Cognitive behavioral therapy for insomnia (CBT-I) is a recommended treatment for chronic insomnia because it helps in relaxing one’s mind, changing one’s outlook in life, improving daytime habits and aids in having a good night’s sleep. Certified Behavioral Sleep Medicine specialists recommend undergoing behavioral therapy as part of the initial management in treating sleeping disorders. Unlike sleeping pills, cognitive behavioral therapy for insomnia has no unpleasant side effects or long-term health concerns; instead, it primarily helps a person overcome the real causes of sleep problems. If cognitive behavioral therapy is done right and patient sticks with it, CBT will have a long-term effect in eliminating insomnia. It may not be practical to everyone, and many people will find it very costly, but for those who have tried this type of therapy, they can approve that it has a tremendous impact in treating insomnia. 

How Does It Work? 

The cognitive therapy in CBT-I helps a person identify and modify beliefs that play a significant impact on the ability to sleep and can help erase negative thoughts that make a person not able to fall asleep. On the other hand, behavioral therapy suggests habits that promote good sleep and prevent a person from doing things that can hinder in sleeping well. 

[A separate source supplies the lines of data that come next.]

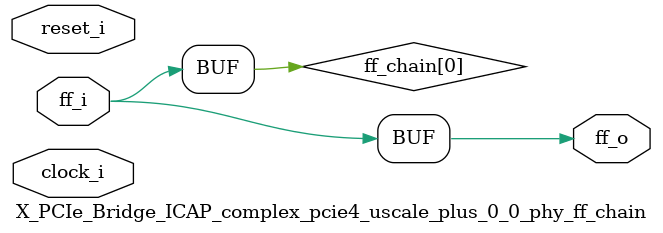
<source format=v>
/*****************************************************************************
** Description:
**    Flop Chain
**
******************************************************************************/

`timescale 1ps/1ps

`define AS_PHYREG(clk, reset, q, d, rstval)  \
   always @(posedge clk or posedge reset) begin \
      if (reset) \
         q  <= #(TCQ)   rstval;  \
      else  \
         q  <= #(TCQ)   d; \
   end

`define PHYREG(clk, reset, q, d, rstval)  \
   always @(posedge clk) begin \
      if (reset) \
         q  <= #(TCQ)   rstval;  \
      else  \
         q  <= #(TCQ)   d; \
   end

(* DowngradeIPIdentifiedWarnings = "yes" *)
module X_PCIe_Bridge_ICAP_complex_pcie4_uscale_plus_0_0_phy_ff_chain #(
   // Parameters
   parameter integer PIPELINE_STAGES   = 0,        // 0 = no pipeline; 1 = 1 stage; 2 = 2 stages; 3 = 3 stages
   parameter         ASYNC             = "FALSE",
   parameter integer FF_WIDTH          = 1,
   parameter integer RST_VAL           = 0,
   parameter integer TCQ               = 1
)  (   
   input  wire                         clock_i,          
   input  wire                         reset_i,           
   input  wire [FF_WIDTH-1:0]          ff_i,            
   output wire [FF_WIDTH-1:0]          ff_o        
   );

   genvar   var_i;

   reg   [FF_WIDTH-1:0]          ff_chain [PIPELINE_STAGES:0];

   always @(*) ff_chain[0] = ff_i;

generate
   if (PIPELINE_STAGES > 0) begin:  with_ff_chain
      for (var_i = 0; var_i < PIPELINE_STAGES; var_i = var_i + 1) begin: ff_chain_gen
         if (ASYNC == "TRUE") begin: async_rst
            `AS_PHYREG(clock_i, reset_i, ff_chain[var_i+1], ff_chain[var_i], RST_VAL)
         end else begin: sync_rst
            `PHYREG(clock_i, reset_i, ff_chain[var_i+1], ff_chain[var_i], RST_VAL)
         end
      end
   end
endgenerate

   assign ff_o = ff_chain[PIPELINE_STAGES];

endmodule

</source>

A patient may utilize some of these techniques of cognitive behavioral therapy with the guidance of the therapist: 

Stimulus Control Therapy 


Be patient with yourself and know that good sleep hygiene doesn’t happen overnight. — Megan MacCutcheon, LPC

In this method, the patient will be coached by the therapist to perform bed routines that can remove factors which control one’s mind not to feel sleepy. Commonly, the therapist will set a sleeping and waking schedule and other guidelines that will aid the person to fall asleep easily such as avoiding naps during the daytime.   

Sleep Hygiene 

Nicotine in cigarettes and caffeine in food substances like coffee, chocolates, and even teas are known stimulants that suppress sleep. By getting rid of these habits – smoking and taking in caffeine – can dramatically improve one’s sleep patterns. Other lifestyle habits that are known to affect sleep are not getting regular exercise and heavy drinking of alcohol. 

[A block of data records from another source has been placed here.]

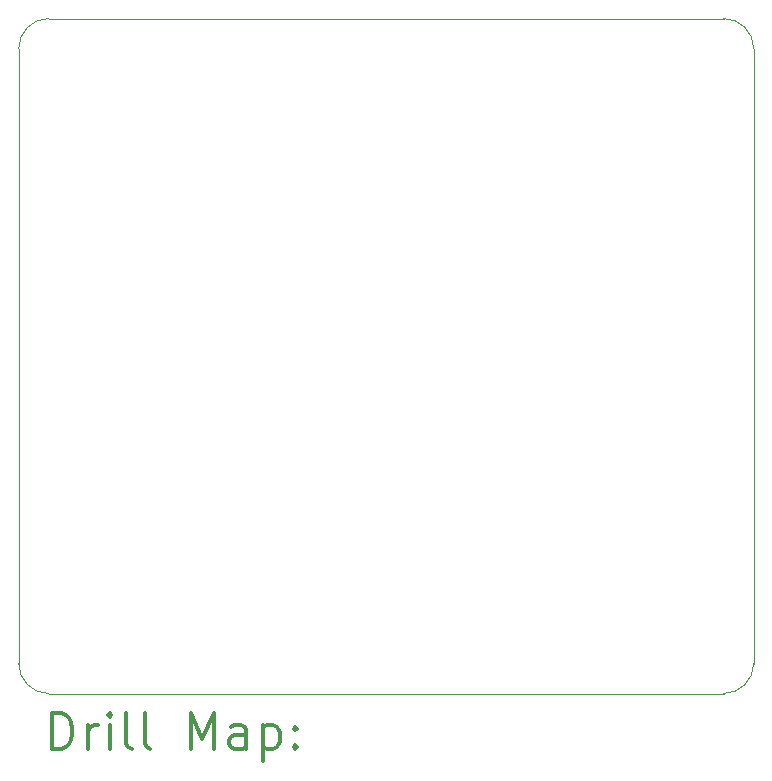
<source format=gbr>
%FSLAX45Y45*%
G04 Gerber Fmt 4.5, Leading zero omitted, Abs format (unit mm)*
G04 Created by KiCad (PCBNEW 5.1.9+dfsg1-1) date 2022-02-22 21:23:56*
%MOMM*%
%LPD*%
G01*
G04 APERTURE LIST*
%TA.AperFunction,Profile*%
%ADD10C,0.050000*%
%TD*%
%ADD11C,0.200000*%
%ADD12C,0.300000*%
G04 APERTURE END LIST*
D10*
X6096000Y-7366000D02*
X11811000Y-7366000D01*
X5842000Y-1905000D02*
X5842000Y-7112000D01*
X12065000Y-7112000D02*
G75*
G02*
X11811000Y-7366000I-254000J0D01*
G01*
X12065000Y-1905000D02*
X12065000Y-7112000D01*
X11811000Y-1651000D02*
G75*
G02*
X12065000Y-1905000I0J-254000D01*
G01*
X6096000Y-7366000D02*
G75*
G02*
X5842000Y-7112000I0J254000D01*
G01*
X5842000Y-1905000D02*
G75*
G02*
X6096000Y-1651000I254000J0D01*
G01*
X6096000Y-1651000D02*
X11811000Y-1651000D01*
D11*
D12*
X6125928Y-7834214D02*
X6125928Y-7534214D01*
X6197357Y-7534214D01*
X6240214Y-7548500D01*
X6268786Y-7577071D01*
X6283071Y-7605643D01*
X6297357Y-7662786D01*
X6297357Y-7705643D01*
X6283071Y-7762786D01*
X6268786Y-7791357D01*
X6240214Y-7819929D01*
X6197357Y-7834214D01*
X6125928Y-7834214D01*
X6425928Y-7834214D02*
X6425928Y-7634214D01*
X6425928Y-7691357D02*
X6440214Y-7662786D01*
X6454500Y-7648500D01*
X6483071Y-7634214D01*
X6511643Y-7634214D01*
X6611643Y-7834214D02*
X6611643Y-7634214D01*
X6611643Y-7534214D02*
X6597357Y-7548500D01*
X6611643Y-7562786D01*
X6625928Y-7548500D01*
X6611643Y-7534214D01*
X6611643Y-7562786D01*
X6797357Y-7834214D02*
X6768786Y-7819929D01*
X6754500Y-7791357D01*
X6754500Y-7534214D01*
X6954500Y-7834214D02*
X6925928Y-7819929D01*
X6911643Y-7791357D01*
X6911643Y-7534214D01*
X7297357Y-7834214D02*
X7297357Y-7534214D01*
X7397357Y-7748500D01*
X7497357Y-7534214D01*
X7497357Y-7834214D01*
X7768786Y-7834214D02*
X7768786Y-7677071D01*
X7754500Y-7648500D01*
X7725928Y-7634214D01*
X7668786Y-7634214D01*
X7640214Y-7648500D01*
X7768786Y-7819929D02*
X7740214Y-7834214D01*
X7668786Y-7834214D01*
X7640214Y-7819929D01*
X7625928Y-7791357D01*
X7625928Y-7762786D01*
X7640214Y-7734214D01*
X7668786Y-7719929D01*
X7740214Y-7719929D01*
X7768786Y-7705643D01*
X7911643Y-7634214D02*
X7911643Y-7934214D01*
X7911643Y-7648500D02*
X7940214Y-7634214D01*
X7997357Y-7634214D01*
X8025928Y-7648500D01*
X8040214Y-7662786D01*
X8054500Y-7691357D01*
X8054500Y-7777071D01*
X8040214Y-7805643D01*
X8025928Y-7819929D01*
X7997357Y-7834214D01*
X7940214Y-7834214D01*
X7911643Y-7819929D01*
X8183071Y-7805643D02*
X8197357Y-7819929D01*
X8183071Y-7834214D01*
X8168786Y-7819929D01*
X8183071Y-7805643D01*
X8183071Y-7834214D01*
X8183071Y-7648500D02*
X8197357Y-7662786D01*
X8183071Y-7677071D01*
X8168786Y-7662786D01*
X8183071Y-7648500D01*
X8183071Y-7677071D01*
M02*

</source>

The mind-body influences of a certain piece can bring calm and fast sleep that usually lasts all night. — Joseph Cardillo Ph.D.

Sleep Environment Improvement 

A person who has a comfortable sleeping environment can influence sleep – keeping the room dark and fresh, with ambient sounds, avoiding TV, and keeping the alarm clock out of sight.  

Relaxation Training 



This approach helps an individual calm his mind and body. It includes imagery, muscle relaxation, meditation, and breathing exercises. 

Remaining Passively Awake (Paradoxical Intention) 

This strategy involves avoiding any effort to fall asleep. Worrying about the inability to fall asleep can make a person not to fall asleep. Stop looking at the clock and getting anxious that you are not asleep yet. 


A therapist may allow the patient to bring home a biofeedback device to monitor vital signs such as heart rate, muscle tension and other relevant details that have effects in sleep. It will help the therapist in identifying patterns that makes the person unable to sleep. 

If symptoms of insomnia persist and creates some significant adverse effects in your daily functioning, it is best to consult a sleep medicine specialist to diagnose the underlying reasons and obtain proper treatment.